Wat je gaat doen
1. Herschrijf in de tekst over het boek Esther de alinea die begint met "Over geloofskwesties" beknopter, zonder de belangrijkste feiten weg te laten.
2. Vervang in de tekst over het boek Esther "Ahasveros" door "Xerxes". Schrijf het gedeelte dat begint bij de woorden "Blijkbaar hield Israël" en eindigt na "gang naar Ahasveros." opnieuw op met die vervanging.

Geselecteerde tekst

Over geloofskwesties is eveneens weinig te vinden in het boekje. Toch zien wij indirect wel verwijzingen. Zo zegt Haman in Esther 3:8 het volgende ten aanzien van het volk Israël: "Eén volk is er dat verstrooid en verspreid is onder de volken in alle gewesten van uw koninkrijk. Hun wetten zijn anders dan die van alle volken en er is niemand die de wetten van de koning uitvoert".
Blijkbaar hield Israël zich nog in bepaalde mate aan de door God gegeven wetten en kregen zij hier de ruimte voor. Daarnaast zien wij in Esther 4:3 de volgende reactie bij de Joden wanneer de door Haman bedachte wet door Ahasveros uitgevaardigd is: "En overal, in elk gewest en in elke plaats waar het bevel van de koning en zijn wet was aangekomen, was er grote rouw bij de Joden, met vasten, geween en rouwklacht; velen lagen in zak en as". Wij zien hier – zeker in het vasten – toch op zijn minst een culturele uiting bij de Joden, die samenhangt met de godsdienstige beleving. Zo zien wij later nog in Esther 4:16 dat zij via Mordechai de Joden er toe oproept om drie dagen te vasten als voorbereiding op haar gang naar Ahasveros.

Aangeleverd materiaal
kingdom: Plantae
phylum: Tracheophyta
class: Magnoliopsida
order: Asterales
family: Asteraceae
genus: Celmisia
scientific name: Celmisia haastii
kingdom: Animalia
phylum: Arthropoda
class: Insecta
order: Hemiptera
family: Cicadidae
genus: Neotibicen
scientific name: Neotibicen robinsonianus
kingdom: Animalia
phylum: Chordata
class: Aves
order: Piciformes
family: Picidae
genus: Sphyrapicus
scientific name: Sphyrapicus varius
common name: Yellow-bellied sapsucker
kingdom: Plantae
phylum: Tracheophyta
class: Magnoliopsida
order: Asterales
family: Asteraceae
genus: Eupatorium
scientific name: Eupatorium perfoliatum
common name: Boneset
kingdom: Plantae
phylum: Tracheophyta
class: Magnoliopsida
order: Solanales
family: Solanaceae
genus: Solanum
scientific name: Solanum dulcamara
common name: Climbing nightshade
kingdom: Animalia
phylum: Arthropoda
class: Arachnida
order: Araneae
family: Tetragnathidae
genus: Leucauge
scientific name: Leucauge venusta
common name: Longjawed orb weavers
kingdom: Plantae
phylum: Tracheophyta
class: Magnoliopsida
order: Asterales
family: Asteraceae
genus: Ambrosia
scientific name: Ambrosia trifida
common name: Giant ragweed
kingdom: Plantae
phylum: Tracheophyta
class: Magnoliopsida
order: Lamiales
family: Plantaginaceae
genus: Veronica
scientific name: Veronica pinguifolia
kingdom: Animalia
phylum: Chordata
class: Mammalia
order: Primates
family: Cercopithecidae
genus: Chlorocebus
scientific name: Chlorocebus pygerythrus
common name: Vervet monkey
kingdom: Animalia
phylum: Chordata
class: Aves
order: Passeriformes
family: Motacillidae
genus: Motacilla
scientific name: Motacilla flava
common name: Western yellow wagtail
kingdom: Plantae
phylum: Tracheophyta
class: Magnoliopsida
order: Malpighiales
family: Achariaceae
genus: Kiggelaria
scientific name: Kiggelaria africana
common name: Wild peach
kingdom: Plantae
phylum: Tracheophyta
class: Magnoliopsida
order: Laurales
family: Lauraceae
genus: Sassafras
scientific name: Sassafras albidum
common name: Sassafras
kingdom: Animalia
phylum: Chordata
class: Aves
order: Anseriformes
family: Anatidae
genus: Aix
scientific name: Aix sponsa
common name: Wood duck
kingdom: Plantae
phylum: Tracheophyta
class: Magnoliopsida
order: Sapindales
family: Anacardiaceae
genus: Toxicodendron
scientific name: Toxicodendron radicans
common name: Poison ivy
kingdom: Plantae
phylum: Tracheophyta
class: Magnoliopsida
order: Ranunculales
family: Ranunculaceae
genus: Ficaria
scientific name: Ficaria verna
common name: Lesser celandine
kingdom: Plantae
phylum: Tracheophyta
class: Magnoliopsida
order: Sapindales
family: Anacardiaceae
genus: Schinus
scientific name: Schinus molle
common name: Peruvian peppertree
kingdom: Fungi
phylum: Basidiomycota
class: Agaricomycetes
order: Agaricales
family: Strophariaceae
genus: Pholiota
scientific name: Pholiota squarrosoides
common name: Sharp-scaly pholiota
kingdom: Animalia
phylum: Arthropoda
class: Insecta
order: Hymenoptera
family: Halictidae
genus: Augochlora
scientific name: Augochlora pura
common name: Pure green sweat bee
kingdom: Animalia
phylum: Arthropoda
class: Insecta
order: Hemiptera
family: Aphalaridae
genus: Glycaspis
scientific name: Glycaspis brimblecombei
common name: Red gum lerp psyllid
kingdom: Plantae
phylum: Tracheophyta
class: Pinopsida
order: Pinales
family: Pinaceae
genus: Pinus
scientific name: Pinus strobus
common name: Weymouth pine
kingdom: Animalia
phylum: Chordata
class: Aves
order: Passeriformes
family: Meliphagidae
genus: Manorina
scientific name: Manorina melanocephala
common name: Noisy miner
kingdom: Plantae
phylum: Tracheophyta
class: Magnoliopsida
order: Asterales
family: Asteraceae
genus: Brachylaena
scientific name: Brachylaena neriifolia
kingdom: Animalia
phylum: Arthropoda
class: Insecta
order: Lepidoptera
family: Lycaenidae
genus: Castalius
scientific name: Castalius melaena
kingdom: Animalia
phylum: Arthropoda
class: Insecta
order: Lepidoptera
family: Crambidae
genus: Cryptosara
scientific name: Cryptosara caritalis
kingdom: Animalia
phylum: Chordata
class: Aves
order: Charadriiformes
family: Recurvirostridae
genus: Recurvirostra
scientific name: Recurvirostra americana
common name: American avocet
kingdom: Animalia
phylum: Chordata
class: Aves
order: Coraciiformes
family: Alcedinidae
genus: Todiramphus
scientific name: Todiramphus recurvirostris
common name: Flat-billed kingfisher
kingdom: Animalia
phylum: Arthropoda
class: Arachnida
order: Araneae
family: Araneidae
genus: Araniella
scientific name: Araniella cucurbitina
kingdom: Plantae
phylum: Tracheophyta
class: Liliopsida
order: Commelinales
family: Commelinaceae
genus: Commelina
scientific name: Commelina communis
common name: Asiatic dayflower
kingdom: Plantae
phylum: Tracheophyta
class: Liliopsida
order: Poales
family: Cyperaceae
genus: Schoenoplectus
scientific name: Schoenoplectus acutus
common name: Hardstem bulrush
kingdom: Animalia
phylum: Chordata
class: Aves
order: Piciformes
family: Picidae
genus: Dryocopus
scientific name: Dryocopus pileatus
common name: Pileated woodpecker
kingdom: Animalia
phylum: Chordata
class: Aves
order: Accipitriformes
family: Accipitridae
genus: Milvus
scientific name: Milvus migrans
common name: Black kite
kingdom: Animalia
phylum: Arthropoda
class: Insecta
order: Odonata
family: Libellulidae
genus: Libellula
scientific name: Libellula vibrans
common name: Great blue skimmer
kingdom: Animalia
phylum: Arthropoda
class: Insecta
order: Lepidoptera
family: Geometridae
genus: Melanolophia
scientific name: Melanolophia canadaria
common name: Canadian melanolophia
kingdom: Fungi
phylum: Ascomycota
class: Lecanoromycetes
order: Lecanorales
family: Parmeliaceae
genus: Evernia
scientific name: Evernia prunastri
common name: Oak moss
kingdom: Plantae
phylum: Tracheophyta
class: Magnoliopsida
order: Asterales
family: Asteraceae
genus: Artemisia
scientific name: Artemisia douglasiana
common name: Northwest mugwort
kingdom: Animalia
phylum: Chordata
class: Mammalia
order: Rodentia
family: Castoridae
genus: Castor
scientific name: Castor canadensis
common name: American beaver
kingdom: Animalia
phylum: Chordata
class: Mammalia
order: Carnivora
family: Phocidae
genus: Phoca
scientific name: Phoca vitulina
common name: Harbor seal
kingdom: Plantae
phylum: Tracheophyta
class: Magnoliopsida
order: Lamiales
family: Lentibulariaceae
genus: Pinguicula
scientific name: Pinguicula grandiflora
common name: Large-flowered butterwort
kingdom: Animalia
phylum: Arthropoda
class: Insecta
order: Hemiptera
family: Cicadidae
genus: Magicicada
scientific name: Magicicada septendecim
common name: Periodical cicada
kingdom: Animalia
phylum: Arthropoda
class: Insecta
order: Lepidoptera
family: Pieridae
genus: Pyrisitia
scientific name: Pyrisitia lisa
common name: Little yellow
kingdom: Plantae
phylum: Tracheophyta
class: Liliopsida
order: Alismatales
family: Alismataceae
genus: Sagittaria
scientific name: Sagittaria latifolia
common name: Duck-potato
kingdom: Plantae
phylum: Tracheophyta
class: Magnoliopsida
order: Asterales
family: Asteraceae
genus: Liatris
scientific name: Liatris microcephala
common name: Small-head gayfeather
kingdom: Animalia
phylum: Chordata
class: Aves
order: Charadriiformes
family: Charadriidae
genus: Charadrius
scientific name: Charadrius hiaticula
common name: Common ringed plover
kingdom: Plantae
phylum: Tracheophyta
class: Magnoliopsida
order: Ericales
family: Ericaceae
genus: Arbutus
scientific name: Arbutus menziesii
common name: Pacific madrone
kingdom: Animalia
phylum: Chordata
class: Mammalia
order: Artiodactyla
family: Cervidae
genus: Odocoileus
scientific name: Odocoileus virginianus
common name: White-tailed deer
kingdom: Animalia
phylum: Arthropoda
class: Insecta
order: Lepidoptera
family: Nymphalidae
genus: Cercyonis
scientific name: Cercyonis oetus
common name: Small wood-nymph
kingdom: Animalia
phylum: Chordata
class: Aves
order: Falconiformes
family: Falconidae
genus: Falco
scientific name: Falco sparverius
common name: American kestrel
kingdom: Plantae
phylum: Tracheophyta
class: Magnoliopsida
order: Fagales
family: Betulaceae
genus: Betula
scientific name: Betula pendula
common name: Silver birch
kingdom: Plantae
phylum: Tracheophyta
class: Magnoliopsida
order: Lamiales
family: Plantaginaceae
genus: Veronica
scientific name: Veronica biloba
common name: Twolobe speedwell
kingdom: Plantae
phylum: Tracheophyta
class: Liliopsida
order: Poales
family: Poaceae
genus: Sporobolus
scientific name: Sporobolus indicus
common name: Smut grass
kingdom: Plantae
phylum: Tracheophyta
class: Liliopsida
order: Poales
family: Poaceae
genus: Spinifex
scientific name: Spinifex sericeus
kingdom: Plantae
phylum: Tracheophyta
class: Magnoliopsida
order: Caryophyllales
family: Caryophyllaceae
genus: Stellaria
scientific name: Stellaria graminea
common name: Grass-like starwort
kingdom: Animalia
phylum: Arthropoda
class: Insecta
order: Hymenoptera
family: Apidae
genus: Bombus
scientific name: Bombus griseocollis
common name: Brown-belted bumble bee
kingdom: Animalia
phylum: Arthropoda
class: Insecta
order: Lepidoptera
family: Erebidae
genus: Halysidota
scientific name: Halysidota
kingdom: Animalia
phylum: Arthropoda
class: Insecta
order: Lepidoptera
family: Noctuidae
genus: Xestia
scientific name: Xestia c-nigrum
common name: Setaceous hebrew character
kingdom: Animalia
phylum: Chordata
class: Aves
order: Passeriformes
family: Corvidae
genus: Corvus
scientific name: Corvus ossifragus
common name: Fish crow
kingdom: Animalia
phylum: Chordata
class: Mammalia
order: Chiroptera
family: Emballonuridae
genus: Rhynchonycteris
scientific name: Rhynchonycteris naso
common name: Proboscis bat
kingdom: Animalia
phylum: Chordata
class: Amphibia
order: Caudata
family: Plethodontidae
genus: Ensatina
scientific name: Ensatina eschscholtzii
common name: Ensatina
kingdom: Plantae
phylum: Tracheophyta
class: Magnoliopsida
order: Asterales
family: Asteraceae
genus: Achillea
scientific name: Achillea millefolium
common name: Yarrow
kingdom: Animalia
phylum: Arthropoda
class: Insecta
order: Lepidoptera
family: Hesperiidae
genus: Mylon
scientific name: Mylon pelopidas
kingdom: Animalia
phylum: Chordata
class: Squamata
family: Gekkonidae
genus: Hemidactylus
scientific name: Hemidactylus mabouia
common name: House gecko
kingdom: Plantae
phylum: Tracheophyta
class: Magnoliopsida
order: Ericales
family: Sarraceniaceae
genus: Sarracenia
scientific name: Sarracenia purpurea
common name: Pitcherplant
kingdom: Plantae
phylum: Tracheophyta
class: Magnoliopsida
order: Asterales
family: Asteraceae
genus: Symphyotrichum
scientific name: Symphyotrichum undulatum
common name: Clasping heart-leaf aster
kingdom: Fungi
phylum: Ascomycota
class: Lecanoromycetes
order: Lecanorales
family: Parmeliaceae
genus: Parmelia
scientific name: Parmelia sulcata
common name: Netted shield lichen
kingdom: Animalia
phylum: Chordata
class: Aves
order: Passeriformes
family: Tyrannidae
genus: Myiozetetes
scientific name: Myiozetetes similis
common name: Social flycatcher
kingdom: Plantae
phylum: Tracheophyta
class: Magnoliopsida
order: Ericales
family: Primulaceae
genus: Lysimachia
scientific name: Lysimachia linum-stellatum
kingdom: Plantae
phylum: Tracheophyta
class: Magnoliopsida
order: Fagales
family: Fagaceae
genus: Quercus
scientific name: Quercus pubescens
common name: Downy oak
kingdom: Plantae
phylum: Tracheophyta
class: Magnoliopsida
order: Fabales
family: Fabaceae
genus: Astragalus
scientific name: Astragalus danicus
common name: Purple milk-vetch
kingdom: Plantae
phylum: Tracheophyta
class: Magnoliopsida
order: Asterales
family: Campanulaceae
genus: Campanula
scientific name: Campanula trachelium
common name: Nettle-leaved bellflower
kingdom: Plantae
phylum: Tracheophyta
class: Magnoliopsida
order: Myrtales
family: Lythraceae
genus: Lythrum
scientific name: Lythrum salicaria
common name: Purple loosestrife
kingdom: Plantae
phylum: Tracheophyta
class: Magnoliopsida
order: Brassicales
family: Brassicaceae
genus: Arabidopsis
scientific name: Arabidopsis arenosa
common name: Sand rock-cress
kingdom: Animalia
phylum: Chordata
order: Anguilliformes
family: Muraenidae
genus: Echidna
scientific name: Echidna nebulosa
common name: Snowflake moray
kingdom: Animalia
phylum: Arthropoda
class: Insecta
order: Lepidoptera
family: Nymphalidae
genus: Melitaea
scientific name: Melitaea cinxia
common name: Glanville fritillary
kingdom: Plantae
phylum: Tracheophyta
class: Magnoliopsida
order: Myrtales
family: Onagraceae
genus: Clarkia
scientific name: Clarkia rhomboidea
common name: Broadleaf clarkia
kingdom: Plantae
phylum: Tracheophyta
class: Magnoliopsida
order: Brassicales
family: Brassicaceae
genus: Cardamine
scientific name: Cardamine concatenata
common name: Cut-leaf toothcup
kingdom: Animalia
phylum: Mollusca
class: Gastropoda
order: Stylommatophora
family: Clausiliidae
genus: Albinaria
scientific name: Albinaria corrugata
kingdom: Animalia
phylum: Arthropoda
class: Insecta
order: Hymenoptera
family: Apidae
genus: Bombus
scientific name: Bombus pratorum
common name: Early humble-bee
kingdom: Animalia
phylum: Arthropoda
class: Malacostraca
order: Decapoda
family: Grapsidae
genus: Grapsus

Antwoorden
1. Het boekje zegt weinig over geloof, maar bevat wel indirecte verwijzingen. Zo zegt Haman in Esther 3:8 dat er één volk verstrooid is over alle gewesten van het koninkrijk. Volgens hem heeft dat volk andere wetten dan alle andere volken en voert niemand ervan de wetten van de koning uit.

2.
Blijkbaar hield Israël zich nog in bepaalde mate aan de door God gegeven wetten en kregen zij hier de ruimte voor. Daarnaast zien wij in Esther 4:3 de volgende reactie bij de Joden wanneer de door Haman bedachte wet door Xerxes uitgevaardigd is: "En overal, in elk gewest en in elke plaats waar het bevel van de koning en zijn wet was aangekomen, was er grote rouw bij de Joden, met vasten, geween en rouwklacht; velen lagen in zak en as". Wij zien hier – zeker in het vasten – toch op zijn minst een culturele uiting bij de Joden, die samenhangt met de godsdienstige beleving. Zo zien wij later nog in Esther 4:16 dat zij via Mordechai de Joden er toe oproept om drie dagen te vasten als voorbereiding op haar gang naar Xerxes.